Has the world seen a bond bubble before? A bond bubble is a strange concept. Bubbles are usually sparked by “irrational exuberance” and the fear of missing out. Meanwhile, bonds are usually thought of as boring and go up in times of panic, not exuberance.
In fact, a bond bubble has happened in the US in the past, although it’s been a long time since we’ve seen anything like that. But in the 1940s, it was common to speculate on US Treasuries in search of capital gains. Bond prices regularly rose before falling back toward par at maturity, providing a tailwind for investors to take advantage of. Even more importantly and aggressively, though, bond buyers thought that rates as high as 2.5% might never be seen again, prompting a “bidding frenzy” for Treasury bonds after World War II.
Where we do see select signs of froth is in the market for non-government credit. Part of this is due to a segmentation of investors in each market—those more focused on risk mitigation skew toward the government bond market while those more focused on return seeking skew toward the general credit market.

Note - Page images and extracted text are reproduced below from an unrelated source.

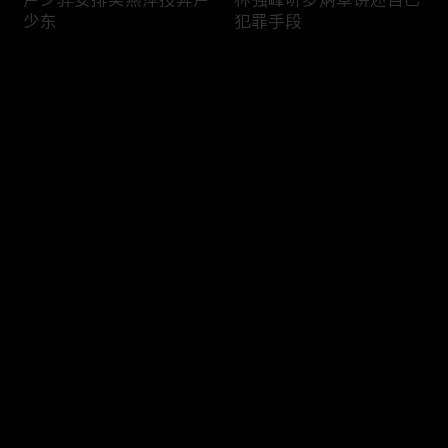
少东
犯罪手段
评论
您还没有登录，请先登录
卢少骅与冈萨雷斯见面
片场技能赛火热进行中！
登录
最新评论
最热
/
最新
快来抢沙发～
卢少骅的“核善”瞬间
新扎师兄的“威”风时刻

And in that general credit market, some investors have been increasingly speculative in chasing yield.
However, in the government bond market, we don’t see those warning signs. That said, the government bond market is not monolithic. For example, we see more reward per unit of risk in intermediate-term bonds, rather than long-dated ones which would suffer larger losses if rates rise. And we continue to see central banks buying bonds to keep rates low. Their buying has driven pricing more than that of any other set of market participants. But perhaps that’s because the economy simply hasn’t been able to bear higher rates. Given the secular trends we have written about recently, seeing bonds at historically low yields is not entirely surprising.
The risk we run with such low rates is potentially provoking the market’s animal spirits. We recognize that low rates mean there is a chance these could be inflamed, either in the government bond market or elsewhere. As always, we’ll continue to invest as prudently as possible and look to take advantage of situations when the market skews too heavily toward pessimism or optimism. Over the course of time, we expect that approach to reap rewards for our investors.
1 There are technically two other potential reasons for an investor to buy a bond with a negative yield, although one depends on currencies and the other involves an expected loss. In the first case, depending on expected inflation in different countries, by buying a foreign bond with a negative interest rate and hedging the foreign currency into domestic currency, you can end up with a positive return. AllianceBernstein’s fixed income portfolio managers have in fact done this recently, by buying negative-yielding European debt and converting it into dollars, earning a positive yield for US-based investors. The other case involves buying bonds while expecting to lose money on them. If the investor believes bonds will protect their portfolio in the case of downward economic shocks, they may be willing to lose money and treat that as an insurance premium to protect against a larger loss.
2 As documented in A History of Interest Rates, by Sidney Homer and Richard Sylla.